Friday, May 11, 2007 2:04:12 PM (GMT Daylight Time, UTC+01:00)
The thing I do not like about the common search engines is, that they do not recognize documents with similar content. It happens often on the Web that a post or document is spread out over more then 50 websites. Now that is great for the author but not for the searcher because it blows up your search result unnecessarily. With InfoCodex this will not happen because the linguistical database recognizes similar documents and puts them into groups. This does not blow up your search result unnecessarily.

http://www.ywesee.com/pmwiki.php/Ywesee/InfoCodexProcedure

Three things a modern Search engine should do:

1. Automatically classify a document according to its content.
2. Automatically generate an abstract of a document.
3. Generate a Heat-Map of the Contents of a Search Result.
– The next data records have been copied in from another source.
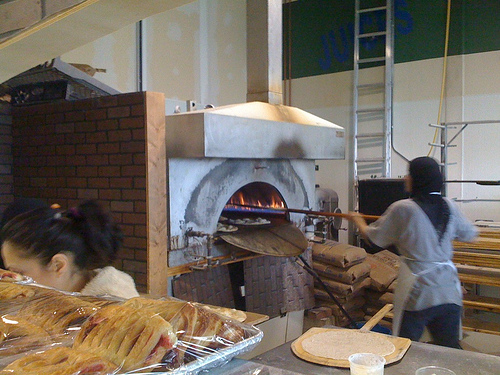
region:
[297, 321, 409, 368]
Pie dough on tray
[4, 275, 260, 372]
Pastries wrapped to stay fresh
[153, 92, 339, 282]
Large pizza pie oven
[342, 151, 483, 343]
Woman putting pizza in oven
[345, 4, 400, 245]
Ladder against a wall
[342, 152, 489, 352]
Woman in grey shirt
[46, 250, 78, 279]
Womans ear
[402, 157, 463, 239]
Black hair on woman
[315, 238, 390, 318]
Bags of flower in the background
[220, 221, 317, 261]
Door to pie oven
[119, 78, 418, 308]
a stone oven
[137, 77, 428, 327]
a stone oven for pizza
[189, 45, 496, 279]
a woman placing pizza in oven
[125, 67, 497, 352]
a woman placing pizza in ston eoven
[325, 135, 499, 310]
a woman wearing an apron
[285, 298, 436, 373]
pizza dough on board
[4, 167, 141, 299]
a woman with hair up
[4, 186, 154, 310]
a woman with hair in pony tail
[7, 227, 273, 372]
a tray of pastries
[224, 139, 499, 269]
a woman holding a long spatula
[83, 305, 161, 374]
raspberry danish on left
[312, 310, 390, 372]
wooden baking paddle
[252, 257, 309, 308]
red brick under oven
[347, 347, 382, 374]
plastic cup with batter inside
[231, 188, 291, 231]
red open fire in oven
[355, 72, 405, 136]
silver tall ladder against wall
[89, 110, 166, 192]
red brick wall on left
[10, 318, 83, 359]
pastry covered with plastic wrap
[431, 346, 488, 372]
grey countertop on ride side of photo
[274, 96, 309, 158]
burn mark on oven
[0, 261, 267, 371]
Freshly made berry filled strudels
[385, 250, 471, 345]
White full length apron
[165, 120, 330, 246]
Brick fire oven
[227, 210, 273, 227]
Oven fire baked pizza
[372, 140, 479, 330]
Cook in the restaurant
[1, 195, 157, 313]
Assistant front counter worker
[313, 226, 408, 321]
Large unopened bags of flour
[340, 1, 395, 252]
Tall metal ladder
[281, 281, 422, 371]
Wooden spatula for pizza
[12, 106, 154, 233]
Brick design surrounding the oven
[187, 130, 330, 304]
pizza brick oven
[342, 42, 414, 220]
ladder against the wall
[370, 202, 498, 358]
woman is wearing an apron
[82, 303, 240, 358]
danishes on a tray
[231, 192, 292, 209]
fire in the oven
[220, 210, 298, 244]
pizzas in the oven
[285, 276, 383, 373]
board to put pizza in the oven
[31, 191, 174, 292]
woman has her hair in a ponytail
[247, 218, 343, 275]
pizza oven door open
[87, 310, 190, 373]
cherry danishes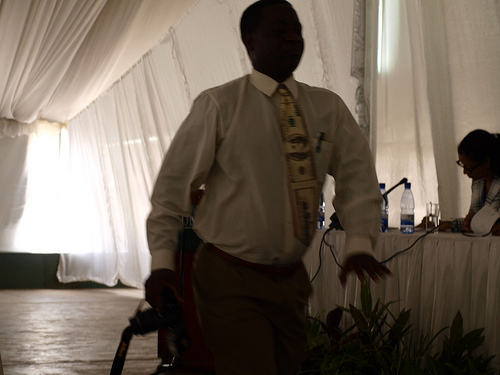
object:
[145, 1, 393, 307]
man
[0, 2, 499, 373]
wedding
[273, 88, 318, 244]
tie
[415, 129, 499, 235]
woman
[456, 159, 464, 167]
glasses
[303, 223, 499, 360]
table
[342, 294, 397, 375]
plant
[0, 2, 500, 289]
tent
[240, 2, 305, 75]
head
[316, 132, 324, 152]
stuff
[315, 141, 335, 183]
pocket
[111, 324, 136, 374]
cane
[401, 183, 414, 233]
bottle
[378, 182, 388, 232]
bottle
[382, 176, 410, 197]
microphone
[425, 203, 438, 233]
glass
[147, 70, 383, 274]
shirt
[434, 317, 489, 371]
planter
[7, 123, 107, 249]
sunlight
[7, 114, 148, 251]
window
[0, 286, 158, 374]
floor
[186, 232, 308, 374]
pants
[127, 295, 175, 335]
camera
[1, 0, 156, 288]
curtain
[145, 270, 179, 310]
hand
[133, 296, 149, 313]
strap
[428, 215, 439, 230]
water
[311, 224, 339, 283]
cable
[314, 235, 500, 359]
cloth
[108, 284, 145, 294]
light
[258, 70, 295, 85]
neck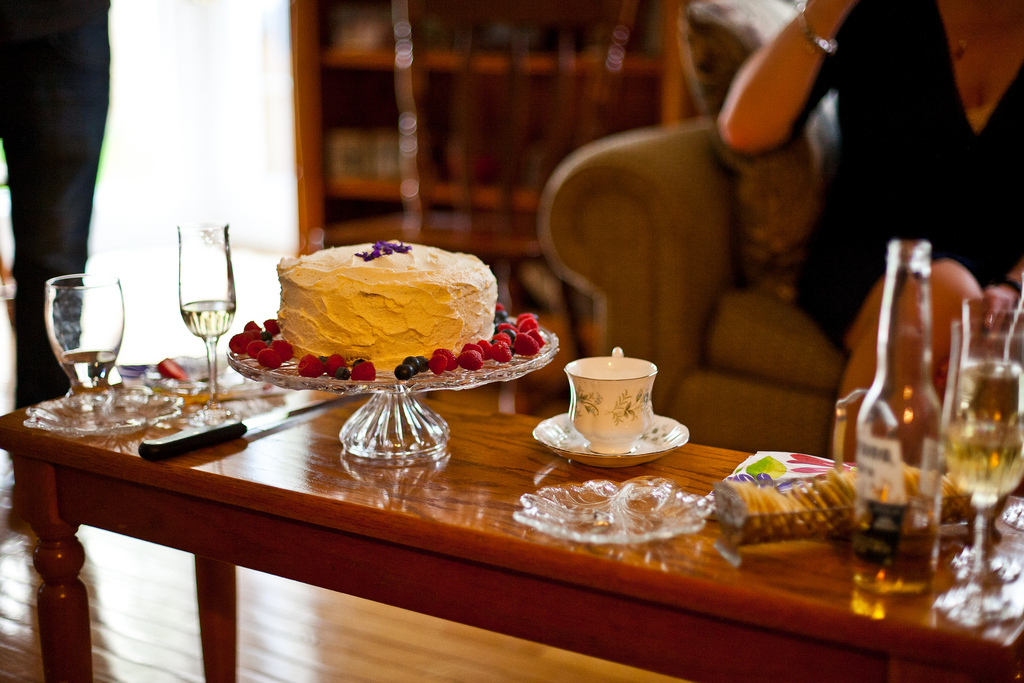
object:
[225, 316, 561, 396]
berries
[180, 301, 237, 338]
wine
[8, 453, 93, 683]
foot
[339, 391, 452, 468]
base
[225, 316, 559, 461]
cake plate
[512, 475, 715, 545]
ashtray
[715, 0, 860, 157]
arm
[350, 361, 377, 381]
raspberry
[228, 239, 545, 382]
cake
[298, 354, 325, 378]
raspberry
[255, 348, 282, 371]
raspberry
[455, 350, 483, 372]
raspberry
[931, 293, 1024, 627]
champagne flute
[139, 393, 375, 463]
knife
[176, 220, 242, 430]
champegne flue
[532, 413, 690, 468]
tea saucer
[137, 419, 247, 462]
handle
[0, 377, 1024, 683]
coffee table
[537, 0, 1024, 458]
sofa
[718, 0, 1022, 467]
person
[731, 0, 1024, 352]
dress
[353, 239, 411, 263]
blueberries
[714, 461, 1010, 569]
crackers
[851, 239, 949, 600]
beer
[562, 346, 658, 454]
cup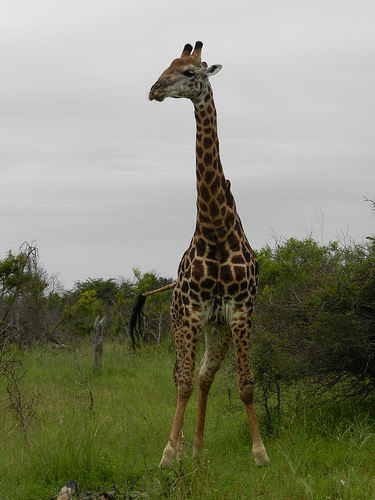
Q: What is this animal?
A: Giraffe.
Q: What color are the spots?
A: Brown.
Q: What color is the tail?
A: Black.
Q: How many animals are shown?
A: One.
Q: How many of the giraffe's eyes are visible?
A: One.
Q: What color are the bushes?
A: Green.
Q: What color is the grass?
A: Green.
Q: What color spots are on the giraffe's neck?
A: Brown.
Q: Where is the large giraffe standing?
A: In the brush.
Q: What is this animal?
A: A tall spotted giraffe.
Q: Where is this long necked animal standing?
A: Amid vegetation.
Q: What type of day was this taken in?
A: Overcast sky.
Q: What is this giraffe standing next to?
A: Some bushes.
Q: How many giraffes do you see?
A: One.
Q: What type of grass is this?
A: Wild.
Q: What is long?
A: Giraffe's neck.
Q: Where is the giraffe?
A: In the field.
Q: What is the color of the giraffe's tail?
A: Black and brown.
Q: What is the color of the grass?
A: Green.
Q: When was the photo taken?
A: Daytime.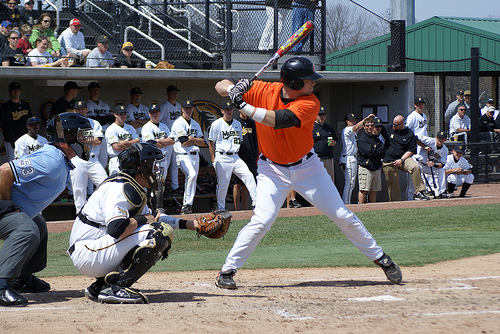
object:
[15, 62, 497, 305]
game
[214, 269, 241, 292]
foot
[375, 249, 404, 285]
foot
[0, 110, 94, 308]
man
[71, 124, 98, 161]
face protection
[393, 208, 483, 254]
grass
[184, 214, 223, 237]
hand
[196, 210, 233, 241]
mitt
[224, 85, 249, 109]
gloves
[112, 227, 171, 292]
shin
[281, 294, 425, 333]
dirt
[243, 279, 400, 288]
shadow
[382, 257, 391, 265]
logo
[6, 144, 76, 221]
jersey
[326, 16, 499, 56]
roof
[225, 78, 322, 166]
jersey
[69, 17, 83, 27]
cap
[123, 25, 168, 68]
railing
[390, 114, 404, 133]
head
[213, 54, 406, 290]
batter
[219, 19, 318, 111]
bat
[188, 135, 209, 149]
arms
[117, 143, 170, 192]
helmet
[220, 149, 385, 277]
pants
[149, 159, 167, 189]
face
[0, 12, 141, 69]
crowd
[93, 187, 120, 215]
white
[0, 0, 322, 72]
bleachers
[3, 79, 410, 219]
dugout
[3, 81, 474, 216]
team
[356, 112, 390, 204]
coaches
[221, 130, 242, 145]
logo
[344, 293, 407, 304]
plate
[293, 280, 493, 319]
ground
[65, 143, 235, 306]
person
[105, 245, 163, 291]
shin guards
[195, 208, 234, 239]
glove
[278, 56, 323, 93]
helmet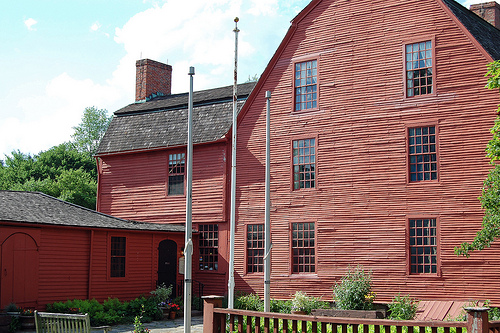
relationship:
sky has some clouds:
[0, 3, 499, 165] [7, 11, 139, 159]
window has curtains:
[402, 33, 437, 99] [405, 44, 432, 95]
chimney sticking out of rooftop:
[132, 56, 173, 101] [100, 75, 259, 146]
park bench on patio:
[31, 305, 108, 332] [2, 302, 204, 332]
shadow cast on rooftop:
[131, 93, 176, 103] [100, 75, 259, 146]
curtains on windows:
[405, 44, 432, 95] [402, 33, 437, 99]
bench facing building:
[31, 305, 108, 332] [2, 1, 499, 322]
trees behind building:
[1, 101, 112, 214] [2, 1, 499, 322]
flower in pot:
[168, 299, 180, 311] [169, 308, 177, 320]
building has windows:
[2, 1, 499, 322] [291, 35, 447, 284]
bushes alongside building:
[223, 263, 417, 325] [2, 1, 499, 322]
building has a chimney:
[2, 1, 499, 322] [132, 56, 173, 101]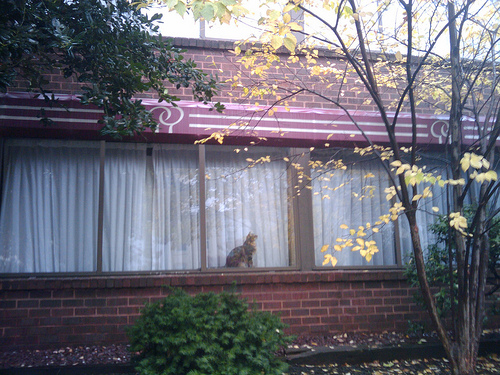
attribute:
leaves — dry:
[2, 335, 499, 371]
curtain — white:
[98, 141, 149, 273]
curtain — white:
[148, 142, 203, 274]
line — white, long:
[189, 120, 434, 142]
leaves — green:
[1, 0, 212, 140]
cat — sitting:
[218, 227, 270, 276]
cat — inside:
[216, 226, 260, 271]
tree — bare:
[190, 5, 495, 372]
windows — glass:
[35, 127, 495, 288]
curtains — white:
[6, 161, 445, 258]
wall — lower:
[9, 263, 494, 373]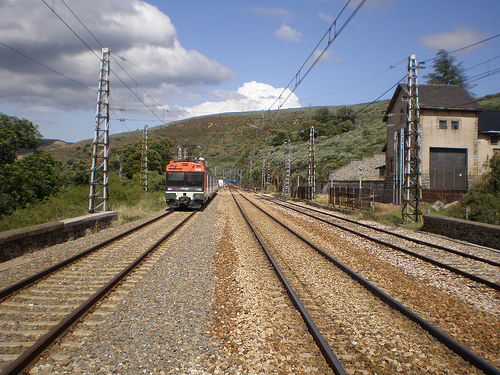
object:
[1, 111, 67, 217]
tree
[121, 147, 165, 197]
tree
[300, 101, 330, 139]
tree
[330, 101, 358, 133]
tree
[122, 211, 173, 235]
tracks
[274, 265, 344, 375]
train tracks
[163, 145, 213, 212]
train engine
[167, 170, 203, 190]
windshield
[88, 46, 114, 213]
tower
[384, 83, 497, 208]
building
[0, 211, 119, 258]
wall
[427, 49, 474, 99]
tree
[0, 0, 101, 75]
wire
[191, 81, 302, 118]
cloud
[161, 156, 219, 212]
train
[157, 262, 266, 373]
gravel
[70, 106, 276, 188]
hills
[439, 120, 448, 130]
windows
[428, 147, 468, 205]
door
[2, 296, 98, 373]
tracks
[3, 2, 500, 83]
sky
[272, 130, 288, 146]
trees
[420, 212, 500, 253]
curb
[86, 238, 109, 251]
metal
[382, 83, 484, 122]
roof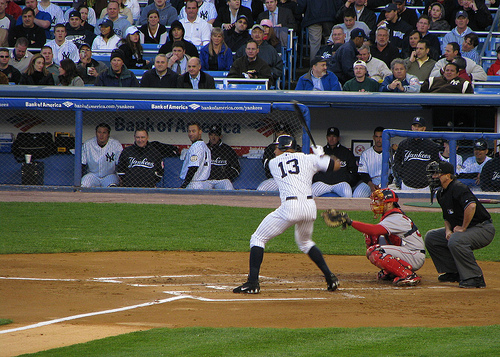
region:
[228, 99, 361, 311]
baseball player at bat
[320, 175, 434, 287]
catcher in a baseball game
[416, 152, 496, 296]
umpire at a baseball game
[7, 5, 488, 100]
spectators in the bleachers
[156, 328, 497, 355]
green grass at a baseball field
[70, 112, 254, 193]
four men in a dugout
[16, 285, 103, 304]
dirt ground at a field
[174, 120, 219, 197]
Derek Jeter watching batter at bat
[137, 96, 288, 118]
logo on a fence pole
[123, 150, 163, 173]
logo of the NY Yankees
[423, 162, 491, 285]
An umpire dressed in black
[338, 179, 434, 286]
A catcher in position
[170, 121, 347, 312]
A batter in the batter's box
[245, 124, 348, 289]
Baseball player number 13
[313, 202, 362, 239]
A catcher's mitt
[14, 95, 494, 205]
The dugout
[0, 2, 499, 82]
Baseball fans in the stands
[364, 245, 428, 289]
Catcher's red shin guards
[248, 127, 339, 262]
A baseball player wearing a batting helmet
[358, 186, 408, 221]
A catcher's mask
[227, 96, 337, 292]
batter about to swing bat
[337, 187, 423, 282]
catcher squatting behind hitter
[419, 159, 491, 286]
umpire squatting behind catcher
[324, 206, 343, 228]
baseball catcher's mitt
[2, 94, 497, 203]
dugout full of baseball players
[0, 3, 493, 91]
rows of spectators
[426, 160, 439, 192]
black umpire's face mask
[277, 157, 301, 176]
number 13 on white jersey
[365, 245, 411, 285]
red catcher's equiptment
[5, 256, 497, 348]
brown dirt on baseball field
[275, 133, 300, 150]
blue helmet on mans head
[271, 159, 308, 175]
number thirteen on mans shirt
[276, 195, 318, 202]
black belt on mans waist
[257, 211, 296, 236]
man wears white pants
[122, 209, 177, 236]
green grass in field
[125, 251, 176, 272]
brown dirt in field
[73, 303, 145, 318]
white stripe in dirt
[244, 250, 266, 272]
man wears blue socks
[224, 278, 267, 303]
man wears black sneakers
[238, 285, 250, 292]
White nike sign on sneakers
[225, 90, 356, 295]
the player is swinging the bat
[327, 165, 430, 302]
the catcher is ready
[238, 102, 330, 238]
the number thirteen on the shirt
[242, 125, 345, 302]
the uniform is stiped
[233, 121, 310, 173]
the man is wearing a helmet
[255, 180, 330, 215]
the man is wearing a belt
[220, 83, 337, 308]
the player is at home base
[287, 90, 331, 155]
the bat is black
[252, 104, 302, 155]
the helmet is black and shiny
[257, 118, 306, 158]
light is reflecting off of the helmet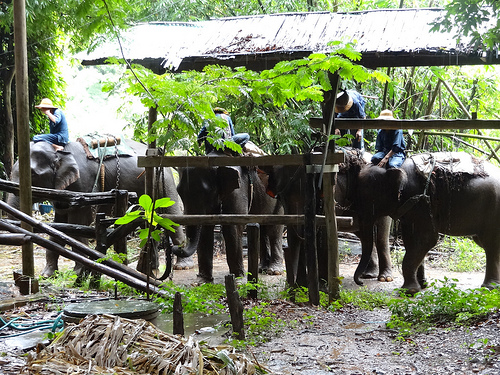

http://www.ywesee.com/uploads/Main/InfoCodex_22.2.2007.pdf
Friday, May 11, 2007 2:33:50 PM (GMT Daylight Time, UTC+01:00)
You should have seen the argument I had with my English teacher over the spelling of program when used to mean computer program. In British English the non-computer word is programme, but I've never seen anyone say computer programme. How could a kid know more than her?

Oh yes, we're happy to talk about dialog boxes, imagine if they were called dialogue boxes. We hang onto colour though :-)
Friday, May 11, 2007 8:40:05 PM (GMT Daylight Time, UTC+01:00)
Ah, now I can finally understand why GMail's spell checking feature recommends words that don't exist.
Oh well, together with Firefox' V2 spell checker I almost manage to get my spelling sorted.